Il a demandé aux journalistes professionnels d’être les défenseurs des règles d’éthique et de déontologie. En outre, le ministre de tutelle en a profité pour faire une mise au point à l’endroit des journalistes.
« Je voudrais qu’on dépasse ses émotions, le gouvernement fera son travail. Ce n’est pas une menace, mais si vous violez les textes, vous allez subir la rigueur de la loi.
L’honorable Aboulaye Ben Méité, représentant le président de l’Assemblée nationale, haut patron de cette cérémonie, a félicité cette initiative avant d’exhorter les bénéficiaires à recourir à la vérification des faits avant toute publication et de s’approprier les outils, voire d’adopter les meilleures pratiques afin de contribuer avec efficacité et responsabilité à l’édification d’élection juste, transparente et apaisée.
Le secrétaire général du Fdfp, Dr N’Dri Philippe, tout en rappelant les nombreuses actions menées par sa structure, a indiqué que c’est dans cet esprit que ce projet est lancé en partenariat avec le Gepci.
« Le rôle des journalistes est crucial. Chaque article, chaque reportage, chaque image contribue à construire soit la cohésion, soit la division », a-t-il rappelé.
Il a dit compter sur les bénéficiaires pour être des remparts contre la désinformation, la manipulation et les discours haineux. Car la responsabilité citoyenne qui leur incombe est immense. Pour terminer son propos, il a réaffirmé la volonté du Fdfp d’accompagner la presse ivoirienne dans sa quête de professionnalisme, d’éthique et de durabilité.
Selon Zohoré Lassane, président des Editeurs de presse de Côte d’Ivoire (GEPCI), cette série de formation, ce soutien n’est pas anodin,…soutenir les journalistes, c’est soutenir la vérité. Renforcer les éditeurs, c’est renforcer la république. Former, renforcer, investir, ce ne sont pas que de simples mots. Ce sont des armes, ce sont des remparts.
Et de poursuivre, la formation est notre bouclier. Notre dernière ligne de défense contre la désinformation. Cette mission, chers confrères, prend une dimension encore plus capitale à l’approche des élections.
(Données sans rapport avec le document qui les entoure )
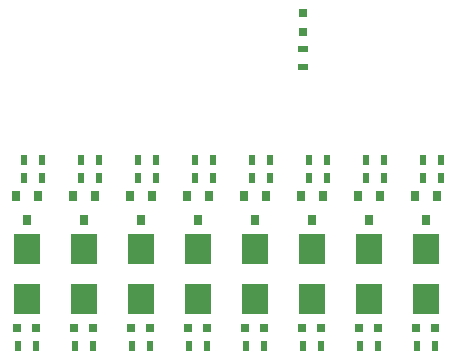
<source format=gbr>
%TF.GenerationSoftware,KiCad,Pcbnew,(5.1.6)-1*%
%TF.CreationDate,2020-12-06T15:26:43+11:00*%
%TF.ProjectId,mc13clkioout,6d633133-636c-46b6-996f-6f75742e6b69,rev?*%
%TF.SameCoordinates,Original*%
%TF.FileFunction,Paste,Top*%
%TF.FilePolarity,Positive*%
%FSLAX46Y46*%
G04 Gerber Fmt 4.6, Leading zero omitted, Abs format (unit mm)*
G04 Created by KiCad (PCBNEW (5.1.6)-1) date 2020-12-06 15:26:43*
%MOMM*%
%LPD*%
G01*
G04 APERTURE LIST*
%ADD10R,0.800000X0.900000*%
%ADD11R,2.300000X2.500000*%
%ADD12R,0.900000X0.500000*%
%ADD13R,0.500000X0.900000*%
%ADD14R,0.800000X0.800000*%
G04 APERTURE END LIST*
D10*
%TO.C,Q7*%
X123378000Y-107712000D03*
X121478000Y-107712000D03*
X122428000Y-109712000D03*
%TD*%
D11*
%TO.C,D15*%
X117602000Y-116450000D03*
X117602000Y-112150000D03*
%TD*%
%TO.C,D13*%
X122428000Y-116450000D03*
X122428000Y-112150000D03*
%TD*%
%TO.C,D11*%
X127254000Y-116450000D03*
X127254000Y-112150000D03*
%TD*%
%TO.C,D9*%
X132080000Y-116450000D03*
X132080000Y-112150000D03*
%TD*%
%TO.C,D7*%
X136906000Y-116450000D03*
X136906000Y-112150000D03*
%TD*%
%TO.C,D5*%
X141732000Y-116450000D03*
X141732000Y-112150000D03*
%TD*%
%TO.C,D3*%
X146558000Y-116450000D03*
X146558000Y-112150000D03*
%TD*%
%TO.C,D1*%
X151384000Y-116450000D03*
X151384000Y-112150000D03*
%TD*%
D12*
%TO.C,R25*%
X140970000Y-95274000D03*
X140970000Y-96774000D03*
%TD*%
D13*
%TO.C,R24*%
X118352000Y-120396000D03*
X116852000Y-120396000D03*
%TD*%
%TO.C,R23*%
X117360000Y-106172000D03*
X118860000Y-106172000D03*
%TD*%
%TO.C,R22*%
X118860000Y-104648000D03*
X117360000Y-104648000D03*
%TD*%
%TO.C,R21*%
X123178000Y-120396000D03*
X121678000Y-120396000D03*
%TD*%
%TO.C,R20*%
X122186000Y-106172000D03*
X123686000Y-106172000D03*
%TD*%
%TO.C,R19*%
X123686000Y-104648000D03*
X122186000Y-104648000D03*
%TD*%
%TO.C,R18*%
X128004000Y-120396000D03*
X126504000Y-120396000D03*
%TD*%
%TO.C,R17*%
X127012000Y-106172000D03*
X128512000Y-106172000D03*
%TD*%
%TO.C,R16*%
X128512000Y-104648000D03*
X127012000Y-104648000D03*
%TD*%
%TO.C,R15*%
X132830000Y-120396000D03*
X131330000Y-120396000D03*
%TD*%
%TO.C,R14*%
X131838000Y-106172000D03*
X133338000Y-106172000D03*
%TD*%
%TO.C,R13*%
X133338000Y-104648000D03*
X131838000Y-104648000D03*
%TD*%
%TO.C,R12*%
X137656000Y-120396000D03*
X136156000Y-120396000D03*
%TD*%
%TO.C,R11*%
X136664000Y-106172000D03*
X138164000Y-106172000D03*
%TD*%
%TO.C,R10*%
X138164000Y-104648000D03*
X136664000Y-104648000D03*
%TD*%
%TO.C,R9*%
X142482000Y-120396000D03*
X140982000Y-120396000D03*
%TD*%
%TO.C,R8*%
X141490000Y-106172000D03*
X142990000Y-106172000D03*
%TD*%
%TO.C,R7*%
X142990000Y-104648000D03*
X141490000Y-104648000D03*
%TD*%
%TO.C,R6*%
X147308000Y-120396000D03*
X145808000Y-120396000D03*
%TD*%
%TO.C,R5*%
X146316000Y-106172000D03*
X147816000Y-106172000D03*
%TD*%
%TO.C,R4*%
X147816000Y-104648000D03*
X146316000Y-104648000D03*
%TD*%
%TO.C,R3*%
X152134000Y-120396000D03*
X150634000Y-120396000D03*
%TD*%
%TO.C,R2*%
X151142000Y-106172000D03*
X152642000Y-106172000D03*
%TD*%
%TO.C,R1*%
X152642000Y-104648000D03*
X151142000Y-104648000D03*
%TD*%
D10*
%TO.C,Q8*%
X118552000Y-107712000D03*
X116652000Y-107712000D03*
X117602000Y-109712000D03*
%TD*%
%TO.C,Q6*%
X128204000Y-107712000D03*
X126304000Y-107712000D03*
X127254000Y-109712000D03*
%TD*%
%TO.C,Q5*%
X133030000Y-107712000D03*
X131130000Y-107712000D03*
X132080000Y-109712000D03*
%TD*%
%TO.C,Q4*%
X137856000Y-107712000D03*
X135956000Y-107712000D03*
X136906000Y-109712000D03*
%TD*%
%TO.C,Q3*%
X142682000Y-107712000D03*
X140782000Y-107712000D03*
X141732000Y-109712000D03*
%TD*%
%TO.C,Q2*%
X147508000Y-107712000D03*
X145608000Y-107712000D03*
X146558000Y-109712000D03*
%TD*%
%TO.C,Q1*%
X152334000Y-107728000D03*
X150434000Y-107728000D03*
X151384000Y-109728000D03*
%TD*%
D14*
%TO.C,D17*%
X140970000Y-93764000D03*
X140970000Y-92164000D03*
%TD*%
%TO.C,D16*%
X116802000Y-118872000D03*
X118402000Y-118872000D03*
%TD*%
%TO.C,D14*%
X121628000Y-118872000D03*
X123228000Y-118872000D03*
%TD*%
%TO.C,D12*%
X126454000Y-118872000D03*
X128054000Y-118872000D03*
%TD*%
%TO.C,D10*%
X131280000Y-118872000D03*
X132880000Y-118872000D03*
%TD*%
%TO.C,D8*%
X136106000Y-118872000D03*
X137706000Y-118872000D03*
%TD*%
%TO.C,D6*%
X140932000Y-118872000D03*
X142532000Y-118872000D03*
%TD*%
%TO.C,D4*%
X145758000Y-118872000D03*
X147358000Y-118872000D03*
%TD*%
%TO.C,D2*%
X150546000Y-118872000D03*
X152146000Y-118872000D03*
%TD*%
M02*

</source>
A chaque élection, notre nation est comme au bord d’un précipice. Une étincelle peut suffire à embraser le pays. Nous n’avons pas le droit de jouer avec le feu. Chaque mot que nous publions peut apaiser ou enflammer.
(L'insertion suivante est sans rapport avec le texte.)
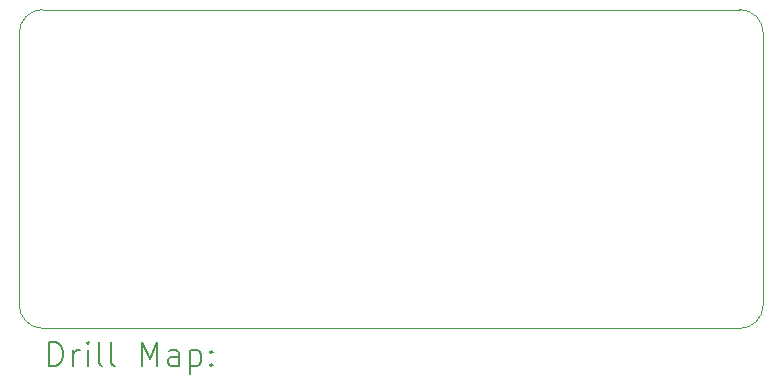
<source format=gbr>
%TF.GenerationSoftware,KiCad,Pcbnew,7.0.9-1.fc39*%
%TF.CreationDate,2023-11-14T16:17:19+02:00*%
%TF.ProjectId,CAN_transceiver_module,43414e5f-7472-4616-9e73-636569766572,v1.0*%
%TF.SameCoordinates,Original*%
%TF.FileFunction,Drillmap*%
%TF.FilePolarity,Positive*%
%FSLAX45Y45*%
G04 Gerber Fmt 4.5, Leading zero omitted, Abs format (unit mm)*
G04 Created by KiCad (PCBNEW 7.0.9-1.fc39) date 2023-11-14 16:17:19*
%MOMM*%
%LPD*%
G01*
G04 APERTURE LIST*
%ADD10C,0.100000*%
%ADD11C,0.200000*%
G04 APERTURE END LIST*
D10*
X9900000Y-8700000D02*
G75*
G03*
X9700000Y-8900000I0J-200000D01*
G01*
X16000000Y-8900000D02*
G75*
G03*
X15800000Y-8700000I-200000J0D01*
G01*
X9900000Y-8700000D02*
X15800000Y-8700000D01*
X9700000Y-11200000D02*
G75*
G03*
X9900000Y-11400000I200000J0D01*
G01*
X9700000Y-11200000D02*
X9700000Y-8900000D01*
X15800000Y-11400000D02*
G75*
G03*
X16000000Y-11200000I0J200000D01*
G01*
X16000000Y-8900000D02*
X16000000Y-11200000D01*
X15800000Y-11400000D02*
X9900000Y-11400000D01*
D11*
X9955777Y-11716484D02*
X9955777Y-11516484D01*
X9955777Y-11516484D02*
X10003396Y-11516484D01*
X10003396Y-11516484D02*
X10031967Y-11526008D01*
X10031967Y-11526008D02*
X10051015Y-11545055D01*
X10051015Y-11545055D02*
X10060539Y-11564103D01*
X10060539Y-11564103D02*
X10070063Y-11602198D01*
X10070063Y-11602198D02*
X10070063Y-11630769D01*
X10070063Y-11630769D02*
X10060539Y-11668865D01*
X10060539Y-11668865D02*
X10051015Y-11687912D01*
X10051015Y-11687912D02*
X10031967Y-11706960D01*
X10031967Y-11706960D02*
X10003396Y-11716484D01*
X10003396Y-11716484D02*
X9955777Y-11716484D01*
X10155777Y-11716484D02*
X10155777Y-11583150D01*
X10155777Y-11621246D02*
X10165301Y-11602198D01*
X10165301Y-11602198D02*
X10174824Y-11592674D01*
X10174824Y-11592674D02*
X10193872Y-11583150D01*
X10193872Y-11583150D02*
X10212920Y-11583150D01*
X10279586Y-11716484D02*
X10279586Y-11583150D01*
X10279586Y-11516484D02*
X10270063Y-11526008D01*
X10270063Y-11526008D02*
X10279586Y-11535531D01*
X10279586Y-11535531D02*
X10289110Y-11526008D01*
X10289110Y-11526008D02*
X10279586Y-11516484D01*
X10279586Y-11516484D02*
X10279586Y-11535531D01*
X10403396Y-11716484D02*
X10384348Y-11706960D01*
X10384348Y-11706960D02*
X10374824Y-11687912D01*
X10374824Y-11687912D02*
X10374824Y-11516484D01*
X10508158Y-11716484D02*
X10489110Y-11706960D01*
X10489110Y-11706960D02*
X10479586Y-11687912D01*
X10479586Y-11687912D02*
X10479586Y-11516484D01*
X10736729Y-11716484D02*
X10736729Y-11516484D01*
X10736729Y-11516484D02*
X10803396Y-11659341D01*
X10803396Y-11659341D02*
X10870063Y-11516484D01*
X10870063Y-11516484D02*
X10870063Y-11716484D01*
X11051015Y-11716484D02*
X11051015Y-11611722D01*
X11051015Y-11611722D02*
X11041491Y-11592674D01*
X11041491Y-11592674D02*
X11022444Y-11583150D01*
X11022444Y-11583150D02*
X10984348Y-11583150D01*
X10984348Y-11583150D02*
X10965301Y-11592674D01*
X11051015Y-11706960D02*
X11031967Y-11716484D01*
X11031967Y-11716484D02*
X10984348Y-11716484D01*
X10984348Y-11716484D02*
X10965301Y-11706960D01*
X10965301Y-11706960D02*
X10955777Y-11687912D01*
X10955777Y-11687912D02*
X10955777Y-11668865D01*
X10955777Y-11668865D02*
X10965301Y-11649817D01*
X10965301Y-11649817D02*
X10984348Y-11640293D01*
X10984348Y-11640293D02*
X11031967Y-11640293D01*
X11031967Y-11640293D02*
X11051015Y-11630769D01*
X11146253Y-11583150D02*
X11146253Y-11783150D01*
X11146253Y-11592674D02*
X11165301Y-11583150D01*
X11165301Y-11583150D02*
X11203396Y-11583150D01*
X11203396Y-11583150D02*
X11222443Y-11592674D01*
X11222443Y-11592674D02*
X11231967Y-11602198D01*
X11231967Y-11602198D02*
X11241491Y-11621246D01*
X11241491Y-11621246D02*
X11241491Y-11678388D01*
X11241491Y-11678388D02*
X11231967Y-11697436D01*
X11231967Y-11697436D02*
X11222443Y-11706960D01*
X11222443Y-11706960D02*
X11203396Y-11716484D01*
X11203396Y-11716484D02*
X11165301Y-11716484D01*
X11165301Y-11716484D02*
X11146253Y-11706960D01*
X11327205Y-11697436D02*
X11336729Y-11706960D01*
X11336729Y-11706960D02*
X11327205Y-11716484D01*
X11327205Y-11716484D02*
X11317682Y-11706960D01*
X11317682Y-11706960D02*
X11327205Y-11697436D01*
X11327205Y-11697436D02*
X11327205Y-11716484D01*
X11327205Y-11592674D02*
X11336729Y-11602198D01*
X11336729Y-11602198D02*
X11327205Y-11611722D01*
X11327205Y-11611722D02*
X11317682Y-11602198D01*
X11317682Y-11602198D02*
X11327205Y-11592674D01*
X11327205Y-11592674D02*
X11327205Y-11611722D01*
M02*

</source>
Chaque image que nous diffusons peut rassembler ou diviser. Chaque titre que nous choisissons peut construire ou détruire. Et d’ajouter, voilà pourquoi notre responsabilité est immense.
La presse ne peut être un relai de rumeur. La presse doit être un filtre. La presse doit être un phare dans la nuit. Nous, éditeurs et journalistes, nous ne sommes pas de simples spectateurs des évènements. Nous en sommes des acteurs. Voilà pourquoi nous devons faire de notre plume et de notre micro des instruments de paix.
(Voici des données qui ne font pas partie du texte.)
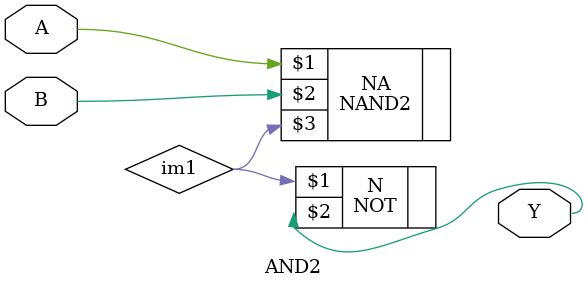
<source format=v>
`timescale 1ns / 1ps


module AND2(
    input A, B,
    output Y
    );
    
    wire im1;
    
    NAND2 NA (A, B, im1);
    NOT N (im1, Y);
endmodule

</source>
Aussi, a-t-il invité ses confrères à faire le bon choix. « Demain, lorsque l’histoire parlera des élections en Côte d’Ivoire, elle ne devra pas dire, la presse a failli, elle devra dire la presse a tenu bon.
Elle devra dire, la presse a été un ciment et non une fracture. Elle devra dire la presse a protégé la démocratie et non l’inverse ». Alors, allons de l’avant, formons-nous, renforçons-nous et faisons de notre métier, un bouclier pour la nation, a-t-il conclu.